Me empezó a hablar de fórmulas matemáticas, de ecuaciones y de un montón de cosas

que yo ni siquiera entendía. La pregunté lo que le estaba pasando. Cada vez le costaba

más hablar y, tanto ella como yo nos estábamos poniendo muy nerviosas. Avisé

rápidamente a su madre, que se encontraba en la planta de arriba. Subí a toda pastilla y

le dije lo que estaba pasando. Cuando bajamos ella ya no estaba allí. La buscamos por

toda la casa. ¡Pero no estaba!

La estuvimos buscando por toda la ciudad, y como no estaba regresamos a casa.

Al entrar en casa, oímos ruidos extraños que venían de la planta superior. Subimos

rápidamente y la encontramos en el desván delante de una pizarra llena de polvo

escribiendo fórmulas matemáticas. Entramos y la observamos. Al cabo de un rato su

madre le preguntó qué es lo que estaba haciendo.

Ella respondió que estaba intentando averiguar la fórmula para llegar al planeta Marte

que tanto le gustaba a ella. Su madre, asustada, llamó a unos científicos para que le

dijeran el sentido de lo que ella estaba escribiendo. Cuando ellos llegaron y empezaron

a mirar las fórmulas se quedaron de piedra. Todo lo que estaba escrito tenía sentido.

Mi amiga había descubierto el camino para llegar a un planeta que nadie había pisado

de momento.
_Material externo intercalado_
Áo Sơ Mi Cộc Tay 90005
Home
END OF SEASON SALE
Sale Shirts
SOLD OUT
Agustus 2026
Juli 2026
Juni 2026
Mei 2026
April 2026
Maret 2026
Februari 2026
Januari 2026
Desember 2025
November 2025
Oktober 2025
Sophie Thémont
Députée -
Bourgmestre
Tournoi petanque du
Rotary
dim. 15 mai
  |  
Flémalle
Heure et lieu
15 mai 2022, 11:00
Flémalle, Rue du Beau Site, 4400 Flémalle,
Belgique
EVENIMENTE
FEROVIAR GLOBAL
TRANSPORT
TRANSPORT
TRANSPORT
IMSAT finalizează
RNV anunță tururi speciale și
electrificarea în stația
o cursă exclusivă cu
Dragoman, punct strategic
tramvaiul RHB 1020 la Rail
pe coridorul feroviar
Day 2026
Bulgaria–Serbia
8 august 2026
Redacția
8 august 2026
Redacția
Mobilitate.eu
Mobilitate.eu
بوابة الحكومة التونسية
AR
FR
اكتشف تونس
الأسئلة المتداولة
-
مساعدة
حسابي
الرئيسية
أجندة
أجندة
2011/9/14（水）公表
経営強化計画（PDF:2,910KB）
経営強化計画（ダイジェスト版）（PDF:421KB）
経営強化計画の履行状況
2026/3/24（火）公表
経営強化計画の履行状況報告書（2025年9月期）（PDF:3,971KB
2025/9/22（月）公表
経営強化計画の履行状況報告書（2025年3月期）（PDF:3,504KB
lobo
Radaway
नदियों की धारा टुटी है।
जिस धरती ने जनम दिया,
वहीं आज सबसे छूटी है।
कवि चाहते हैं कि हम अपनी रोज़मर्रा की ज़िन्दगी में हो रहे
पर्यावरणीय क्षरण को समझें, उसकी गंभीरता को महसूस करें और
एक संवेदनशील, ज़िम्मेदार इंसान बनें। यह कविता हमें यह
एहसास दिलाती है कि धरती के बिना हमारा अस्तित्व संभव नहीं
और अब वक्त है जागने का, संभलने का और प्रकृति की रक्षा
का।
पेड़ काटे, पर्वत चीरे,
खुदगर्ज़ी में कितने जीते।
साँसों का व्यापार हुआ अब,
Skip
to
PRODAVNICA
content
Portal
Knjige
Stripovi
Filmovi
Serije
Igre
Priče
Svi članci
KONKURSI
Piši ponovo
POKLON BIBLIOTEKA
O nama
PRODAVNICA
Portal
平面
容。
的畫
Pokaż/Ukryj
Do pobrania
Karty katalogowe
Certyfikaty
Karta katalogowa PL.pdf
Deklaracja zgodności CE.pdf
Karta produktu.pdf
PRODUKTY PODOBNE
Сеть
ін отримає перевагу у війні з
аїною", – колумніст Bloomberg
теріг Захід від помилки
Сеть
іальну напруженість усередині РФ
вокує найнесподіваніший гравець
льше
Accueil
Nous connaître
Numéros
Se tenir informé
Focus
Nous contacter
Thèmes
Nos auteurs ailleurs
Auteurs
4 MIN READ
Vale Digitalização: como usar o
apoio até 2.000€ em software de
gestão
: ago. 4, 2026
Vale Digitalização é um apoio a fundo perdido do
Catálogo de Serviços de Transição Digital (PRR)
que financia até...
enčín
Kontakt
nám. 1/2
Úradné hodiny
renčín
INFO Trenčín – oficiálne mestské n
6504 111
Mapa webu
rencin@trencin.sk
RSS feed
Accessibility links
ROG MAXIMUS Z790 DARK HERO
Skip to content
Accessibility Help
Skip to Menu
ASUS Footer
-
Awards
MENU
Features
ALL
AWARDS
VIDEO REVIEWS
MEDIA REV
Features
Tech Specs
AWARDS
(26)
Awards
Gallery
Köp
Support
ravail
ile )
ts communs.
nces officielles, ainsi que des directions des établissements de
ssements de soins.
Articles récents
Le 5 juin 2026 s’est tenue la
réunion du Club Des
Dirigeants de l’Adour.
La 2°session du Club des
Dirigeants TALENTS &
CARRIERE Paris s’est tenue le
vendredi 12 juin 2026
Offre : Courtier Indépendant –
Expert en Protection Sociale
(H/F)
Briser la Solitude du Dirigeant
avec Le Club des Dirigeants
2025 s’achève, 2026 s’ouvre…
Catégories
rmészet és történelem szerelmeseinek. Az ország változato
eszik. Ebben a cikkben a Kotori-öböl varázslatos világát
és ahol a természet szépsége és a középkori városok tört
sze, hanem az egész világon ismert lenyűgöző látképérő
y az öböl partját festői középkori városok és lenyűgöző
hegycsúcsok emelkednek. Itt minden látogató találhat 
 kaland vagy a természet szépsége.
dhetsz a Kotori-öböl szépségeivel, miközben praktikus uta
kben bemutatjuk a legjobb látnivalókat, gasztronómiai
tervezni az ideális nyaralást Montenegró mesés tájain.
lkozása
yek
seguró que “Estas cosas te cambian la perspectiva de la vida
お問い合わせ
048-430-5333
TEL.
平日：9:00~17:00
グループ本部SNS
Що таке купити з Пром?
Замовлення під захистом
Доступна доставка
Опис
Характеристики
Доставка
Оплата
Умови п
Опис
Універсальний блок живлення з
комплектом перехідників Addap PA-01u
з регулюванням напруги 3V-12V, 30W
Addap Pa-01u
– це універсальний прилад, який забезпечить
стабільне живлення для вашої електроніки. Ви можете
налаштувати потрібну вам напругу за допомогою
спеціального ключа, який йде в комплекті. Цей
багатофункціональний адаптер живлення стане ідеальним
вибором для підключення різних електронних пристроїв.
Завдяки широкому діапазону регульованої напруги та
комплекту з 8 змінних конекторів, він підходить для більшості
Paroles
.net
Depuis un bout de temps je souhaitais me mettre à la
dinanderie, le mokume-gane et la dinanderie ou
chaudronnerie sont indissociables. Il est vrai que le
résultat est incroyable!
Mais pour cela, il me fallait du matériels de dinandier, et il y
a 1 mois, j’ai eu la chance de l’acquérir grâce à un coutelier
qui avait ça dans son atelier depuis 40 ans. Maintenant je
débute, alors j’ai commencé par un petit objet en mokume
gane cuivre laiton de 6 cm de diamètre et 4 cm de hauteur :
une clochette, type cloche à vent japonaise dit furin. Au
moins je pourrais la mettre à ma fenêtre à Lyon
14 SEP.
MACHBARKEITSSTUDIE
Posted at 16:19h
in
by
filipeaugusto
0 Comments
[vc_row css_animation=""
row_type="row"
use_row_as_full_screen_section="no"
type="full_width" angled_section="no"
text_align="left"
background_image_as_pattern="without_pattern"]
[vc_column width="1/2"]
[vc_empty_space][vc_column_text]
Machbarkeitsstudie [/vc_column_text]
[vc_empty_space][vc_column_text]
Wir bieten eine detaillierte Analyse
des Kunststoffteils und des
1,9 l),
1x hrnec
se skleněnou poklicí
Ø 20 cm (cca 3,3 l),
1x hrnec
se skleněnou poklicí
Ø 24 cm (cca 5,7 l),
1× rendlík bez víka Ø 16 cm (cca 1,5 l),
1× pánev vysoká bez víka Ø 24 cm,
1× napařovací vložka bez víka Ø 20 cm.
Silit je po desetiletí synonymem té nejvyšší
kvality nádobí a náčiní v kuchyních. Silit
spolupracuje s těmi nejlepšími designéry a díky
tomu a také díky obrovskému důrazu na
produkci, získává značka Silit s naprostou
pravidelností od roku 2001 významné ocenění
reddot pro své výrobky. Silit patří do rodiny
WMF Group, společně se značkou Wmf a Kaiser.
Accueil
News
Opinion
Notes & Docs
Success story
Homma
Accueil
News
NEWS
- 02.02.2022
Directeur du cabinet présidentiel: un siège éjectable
La NASA se puso en contacto con mi amiga y le preguntaron si podían

utilizar sus fórmulas para poder enviar una nave espacial al planeta Marte. Ella dijo que

sí, que estaba de acuerdo.

Pero a cambio, les pidió una condición que se debería cumplir. Tanto a ella como a mí,

nos deberían incluir en el viaje espacial y así ser las primeras personas en pisar Marte.

Los científicos dudaron de la propuesta. Tuvieron varias reuniones, y al final aceptaron

que las dos subiéramos en la nave espacial.

Cuando comenzamos nuestro viaje a Marte, yo le dije que estaba muy contenta por el

descubrimiento que había hecho. Antes de llegar, la dije:

-¿Qué era aquello tan importante que me tenías que decir aquel día que te caíste?

Y ella me respondió con una sonrisa de oreja a oreja:

-Lo que te iba a decir era, que “algún día te llevaría a Marte”.